Requirements
Please list every person named in the letter below, counting the header, in the order they first appear.

Selected passage
2464. Robert Southey to John Rickman, 2 August  *
My dear R.
My bust arrived here to day broken all to pieces, & the inclosed is to set Smith  upon recovering its cost from the carriers. When I see the fragments I am indeed surprized at the modesty of the artists charge.
This evening I begin to transcribe my second vol. of Brazil, to send it to the press as soon forthwith.  About Spain I am totally in the dark, & have very little doubt that Abella is in durance. The Reformers must now make terms with the old King, & play off Carlos against Fernando.  The game would then be in their favour. Meantime the colonies are left to themselves, & cruelties & excesses of every kind are laying them waste.

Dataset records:
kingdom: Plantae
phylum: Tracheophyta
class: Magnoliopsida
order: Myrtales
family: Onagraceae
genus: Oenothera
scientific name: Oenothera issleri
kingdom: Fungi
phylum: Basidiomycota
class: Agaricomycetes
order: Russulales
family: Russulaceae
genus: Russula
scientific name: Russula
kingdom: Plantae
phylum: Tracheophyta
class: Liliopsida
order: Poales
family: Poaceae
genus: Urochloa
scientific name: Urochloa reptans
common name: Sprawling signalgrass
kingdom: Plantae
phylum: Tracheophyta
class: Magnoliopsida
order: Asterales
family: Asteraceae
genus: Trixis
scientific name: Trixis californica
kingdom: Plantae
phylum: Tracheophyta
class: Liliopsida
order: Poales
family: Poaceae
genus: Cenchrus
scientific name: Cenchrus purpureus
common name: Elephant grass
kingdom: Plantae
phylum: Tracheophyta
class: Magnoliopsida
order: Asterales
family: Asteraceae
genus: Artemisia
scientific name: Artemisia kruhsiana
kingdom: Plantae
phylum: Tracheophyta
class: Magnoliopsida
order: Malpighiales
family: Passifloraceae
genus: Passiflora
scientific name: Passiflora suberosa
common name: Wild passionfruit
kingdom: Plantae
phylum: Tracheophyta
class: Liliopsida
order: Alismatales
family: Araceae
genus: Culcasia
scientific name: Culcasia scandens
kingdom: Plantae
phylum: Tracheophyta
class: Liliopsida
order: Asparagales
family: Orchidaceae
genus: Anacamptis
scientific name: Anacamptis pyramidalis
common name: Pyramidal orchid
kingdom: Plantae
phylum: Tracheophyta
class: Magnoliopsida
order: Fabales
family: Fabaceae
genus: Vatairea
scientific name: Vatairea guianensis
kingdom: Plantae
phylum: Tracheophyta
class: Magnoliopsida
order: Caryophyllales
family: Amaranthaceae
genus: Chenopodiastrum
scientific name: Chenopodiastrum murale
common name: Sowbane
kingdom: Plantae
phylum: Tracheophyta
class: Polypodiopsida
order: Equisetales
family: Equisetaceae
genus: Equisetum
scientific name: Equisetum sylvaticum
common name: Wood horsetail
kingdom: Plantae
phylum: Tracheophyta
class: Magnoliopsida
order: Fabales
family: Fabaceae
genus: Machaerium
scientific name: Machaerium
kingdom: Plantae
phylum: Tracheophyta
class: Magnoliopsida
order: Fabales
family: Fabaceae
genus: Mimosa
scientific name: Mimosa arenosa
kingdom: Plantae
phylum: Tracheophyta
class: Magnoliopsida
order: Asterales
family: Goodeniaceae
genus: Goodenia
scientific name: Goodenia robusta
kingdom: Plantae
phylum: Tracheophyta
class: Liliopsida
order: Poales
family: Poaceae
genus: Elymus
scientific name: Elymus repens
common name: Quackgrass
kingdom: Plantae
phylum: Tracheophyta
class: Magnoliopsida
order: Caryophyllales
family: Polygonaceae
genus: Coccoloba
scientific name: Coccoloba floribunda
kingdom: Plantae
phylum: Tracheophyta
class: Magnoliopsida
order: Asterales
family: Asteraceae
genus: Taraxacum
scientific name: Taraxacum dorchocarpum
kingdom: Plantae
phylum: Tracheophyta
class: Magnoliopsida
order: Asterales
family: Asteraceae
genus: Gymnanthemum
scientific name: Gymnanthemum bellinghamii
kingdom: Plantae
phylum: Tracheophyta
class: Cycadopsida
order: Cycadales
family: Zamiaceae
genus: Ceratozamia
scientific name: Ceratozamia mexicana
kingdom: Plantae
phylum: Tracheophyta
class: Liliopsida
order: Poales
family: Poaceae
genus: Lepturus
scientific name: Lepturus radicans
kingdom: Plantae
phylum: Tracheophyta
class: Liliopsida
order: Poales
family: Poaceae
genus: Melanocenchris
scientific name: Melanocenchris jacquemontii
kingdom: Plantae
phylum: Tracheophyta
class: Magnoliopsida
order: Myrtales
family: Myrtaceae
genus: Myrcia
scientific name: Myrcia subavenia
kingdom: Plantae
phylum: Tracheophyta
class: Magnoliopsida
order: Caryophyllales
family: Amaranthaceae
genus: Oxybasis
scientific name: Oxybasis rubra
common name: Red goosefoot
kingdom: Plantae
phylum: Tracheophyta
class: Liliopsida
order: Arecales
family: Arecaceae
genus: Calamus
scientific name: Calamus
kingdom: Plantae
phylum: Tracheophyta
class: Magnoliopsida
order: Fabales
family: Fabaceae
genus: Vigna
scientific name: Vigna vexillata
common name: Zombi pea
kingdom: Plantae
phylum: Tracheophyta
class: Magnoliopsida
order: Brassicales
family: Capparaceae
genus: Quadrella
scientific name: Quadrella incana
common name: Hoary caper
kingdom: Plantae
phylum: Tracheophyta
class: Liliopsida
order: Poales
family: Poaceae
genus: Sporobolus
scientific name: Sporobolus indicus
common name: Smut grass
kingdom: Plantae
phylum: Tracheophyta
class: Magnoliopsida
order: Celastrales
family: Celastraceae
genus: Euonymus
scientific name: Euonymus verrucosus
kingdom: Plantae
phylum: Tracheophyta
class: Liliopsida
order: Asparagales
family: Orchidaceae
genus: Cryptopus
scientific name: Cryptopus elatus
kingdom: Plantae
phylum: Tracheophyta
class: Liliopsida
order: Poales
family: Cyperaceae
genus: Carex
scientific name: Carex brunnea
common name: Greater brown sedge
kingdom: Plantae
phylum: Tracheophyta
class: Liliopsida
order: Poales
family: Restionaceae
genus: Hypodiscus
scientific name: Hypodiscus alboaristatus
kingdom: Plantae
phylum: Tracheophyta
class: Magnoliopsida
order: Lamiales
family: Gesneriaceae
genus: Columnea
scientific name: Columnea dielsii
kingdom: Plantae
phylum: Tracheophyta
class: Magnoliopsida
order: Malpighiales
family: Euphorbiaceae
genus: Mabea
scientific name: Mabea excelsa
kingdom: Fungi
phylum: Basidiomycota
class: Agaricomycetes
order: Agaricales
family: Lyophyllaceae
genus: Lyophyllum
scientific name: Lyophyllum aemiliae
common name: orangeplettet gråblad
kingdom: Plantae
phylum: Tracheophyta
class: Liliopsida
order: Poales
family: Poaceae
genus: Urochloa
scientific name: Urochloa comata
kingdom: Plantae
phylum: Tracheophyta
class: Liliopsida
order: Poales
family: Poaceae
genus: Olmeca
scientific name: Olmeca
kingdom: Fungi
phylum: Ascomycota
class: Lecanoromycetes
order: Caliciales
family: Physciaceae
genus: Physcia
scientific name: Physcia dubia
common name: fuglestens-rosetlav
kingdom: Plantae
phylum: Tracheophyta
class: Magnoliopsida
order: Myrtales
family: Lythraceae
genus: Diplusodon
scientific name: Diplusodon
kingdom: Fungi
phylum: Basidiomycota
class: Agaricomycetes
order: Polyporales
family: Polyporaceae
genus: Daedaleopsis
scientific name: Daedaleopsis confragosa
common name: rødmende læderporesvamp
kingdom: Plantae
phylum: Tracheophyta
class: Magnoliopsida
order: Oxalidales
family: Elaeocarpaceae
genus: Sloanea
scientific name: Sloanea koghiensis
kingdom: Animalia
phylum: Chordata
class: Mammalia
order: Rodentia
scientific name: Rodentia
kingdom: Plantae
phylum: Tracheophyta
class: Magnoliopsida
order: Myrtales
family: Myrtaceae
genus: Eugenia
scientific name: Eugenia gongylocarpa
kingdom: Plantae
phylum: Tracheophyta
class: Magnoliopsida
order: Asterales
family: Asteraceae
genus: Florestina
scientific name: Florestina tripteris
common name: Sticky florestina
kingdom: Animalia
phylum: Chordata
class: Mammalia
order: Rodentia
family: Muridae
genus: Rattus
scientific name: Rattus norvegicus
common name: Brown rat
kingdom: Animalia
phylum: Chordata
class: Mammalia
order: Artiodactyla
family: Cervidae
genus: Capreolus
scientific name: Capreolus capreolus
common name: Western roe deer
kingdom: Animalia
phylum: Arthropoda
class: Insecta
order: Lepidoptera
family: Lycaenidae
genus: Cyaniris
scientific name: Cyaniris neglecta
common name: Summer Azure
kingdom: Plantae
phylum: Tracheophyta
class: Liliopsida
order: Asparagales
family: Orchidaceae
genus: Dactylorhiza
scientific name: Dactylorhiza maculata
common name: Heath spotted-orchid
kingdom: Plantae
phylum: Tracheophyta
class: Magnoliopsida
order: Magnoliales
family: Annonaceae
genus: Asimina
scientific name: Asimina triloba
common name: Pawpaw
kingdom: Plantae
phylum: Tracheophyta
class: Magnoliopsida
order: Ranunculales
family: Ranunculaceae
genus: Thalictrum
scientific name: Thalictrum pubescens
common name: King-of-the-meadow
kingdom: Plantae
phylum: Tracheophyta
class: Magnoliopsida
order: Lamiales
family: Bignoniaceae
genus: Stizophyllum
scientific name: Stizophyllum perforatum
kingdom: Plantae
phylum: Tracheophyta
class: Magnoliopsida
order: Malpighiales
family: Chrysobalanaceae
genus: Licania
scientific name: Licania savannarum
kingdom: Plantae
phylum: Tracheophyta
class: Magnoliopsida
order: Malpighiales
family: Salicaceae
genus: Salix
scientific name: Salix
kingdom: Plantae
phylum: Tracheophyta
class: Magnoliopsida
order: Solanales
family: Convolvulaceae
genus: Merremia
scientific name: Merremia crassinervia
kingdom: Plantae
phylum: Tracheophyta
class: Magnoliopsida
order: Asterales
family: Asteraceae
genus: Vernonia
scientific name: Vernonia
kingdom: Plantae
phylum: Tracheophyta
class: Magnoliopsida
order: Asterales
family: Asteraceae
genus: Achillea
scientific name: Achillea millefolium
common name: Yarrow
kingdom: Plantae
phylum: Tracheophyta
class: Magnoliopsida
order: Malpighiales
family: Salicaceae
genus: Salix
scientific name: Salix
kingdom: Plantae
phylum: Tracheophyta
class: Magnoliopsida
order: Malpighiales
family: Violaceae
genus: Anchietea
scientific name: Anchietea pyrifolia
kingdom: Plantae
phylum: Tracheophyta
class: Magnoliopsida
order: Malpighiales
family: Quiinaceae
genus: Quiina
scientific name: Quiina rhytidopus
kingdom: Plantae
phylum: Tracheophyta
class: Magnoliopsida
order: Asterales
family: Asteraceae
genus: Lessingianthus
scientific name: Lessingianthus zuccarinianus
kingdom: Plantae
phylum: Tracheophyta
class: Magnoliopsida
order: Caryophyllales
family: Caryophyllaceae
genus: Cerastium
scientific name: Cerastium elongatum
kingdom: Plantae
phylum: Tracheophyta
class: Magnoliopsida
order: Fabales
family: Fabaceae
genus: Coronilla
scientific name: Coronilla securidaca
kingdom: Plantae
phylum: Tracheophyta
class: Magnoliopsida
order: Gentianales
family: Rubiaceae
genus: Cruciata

Task answer
Robert Southey, John Rickman, Smith, Abella, Carlos, Fernando